→ **Exercise 1**: Pull out every line of the entries below that contains the word "glad", copying each such line in full.

--- Provided text Enclosed Below ---

# PSU Restarts when UPS Switches.



## CRACING (Sep 27, 2016)

Hello,

Since few weeks my PC is unexpectedly restarting or hangs and I'm unable to figure out the fault. Of course mains is not stable these days but it always happens when the UPS switches from battery to mains when the power is restored. Even if I manually switch OFF and ON, the PC restarts. Previously I had APC Back-UPS 650VA and after this problem started, I bought a new APC Back-UPS 1100VA but problem still persists. So it must be something with my PC components only.

The Gigabyte 620w PSU is 3+ years old and had no issues so far. I tried disconnecting everything from my PC, leaving only CPU and motherboard connected to the PSU but still the PSU restarts after mains restores on UPS.

Next I have connected my old 250w PSU to CPU+Motherboard and it doesn't restart. Though I cannot use it to run my whole system because of low wattage.

Then I tested the 620w PSU to run my old PC but surprisingly it works fine on it. Tested several times and no restarts.

PSU warranty is already expired so I have opened the PSU to look for bad capacitors or etc but everything looks fine.

--- End of Enclosed Provided text ---
--- The data Enclosed Below ---

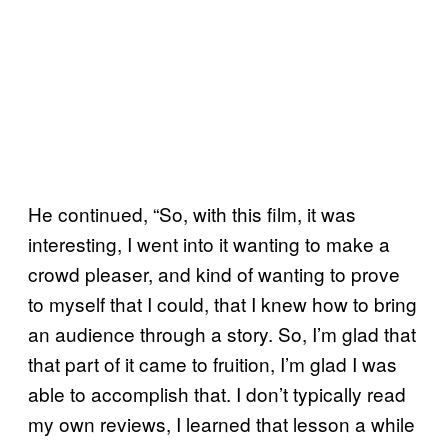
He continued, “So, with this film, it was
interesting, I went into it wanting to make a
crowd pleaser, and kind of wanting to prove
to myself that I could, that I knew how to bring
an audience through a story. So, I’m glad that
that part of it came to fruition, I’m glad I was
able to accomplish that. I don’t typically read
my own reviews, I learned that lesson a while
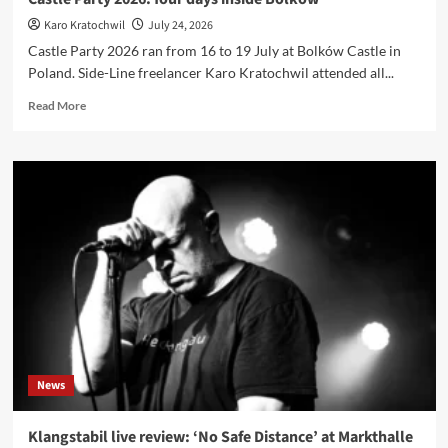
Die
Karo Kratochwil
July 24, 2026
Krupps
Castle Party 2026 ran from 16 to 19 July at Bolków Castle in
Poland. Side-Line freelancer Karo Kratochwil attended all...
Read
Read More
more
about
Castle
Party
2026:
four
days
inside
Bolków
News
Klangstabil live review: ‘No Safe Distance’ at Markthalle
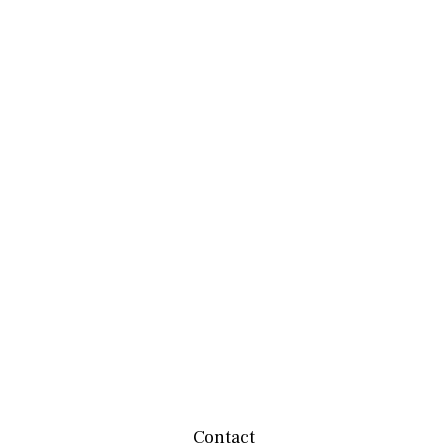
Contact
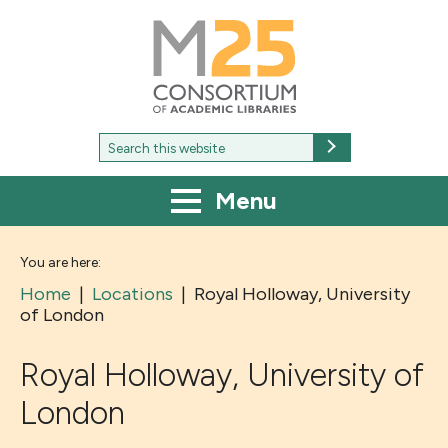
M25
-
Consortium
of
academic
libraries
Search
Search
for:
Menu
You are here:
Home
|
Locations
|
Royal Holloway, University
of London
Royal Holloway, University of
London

--- End of Enclosed The data ---

→ **Exercise 2**: Reproduce word for word the stretch of the PSU restart thread above from "The Gigabyte 620w" through "of low wattage.".

→ **Exercise output 1**:
an audience through a story. So, I’m glad that
that part of it came to fruition, I’m glad I was

→ **Exercise output 2**:
The Gigabyte 620w PSU is 3+ years old and had no issues so far. I tried disconnecting everything from my PC, leaving only CPU and motherboard connected to the PSU but still the PSU restarts after mains restores on UPS.

Next I have connected my old 250w PSU to CPU+Motherboard and it doesn't restart. Though I cannot use it to run my whole system because of low wattage.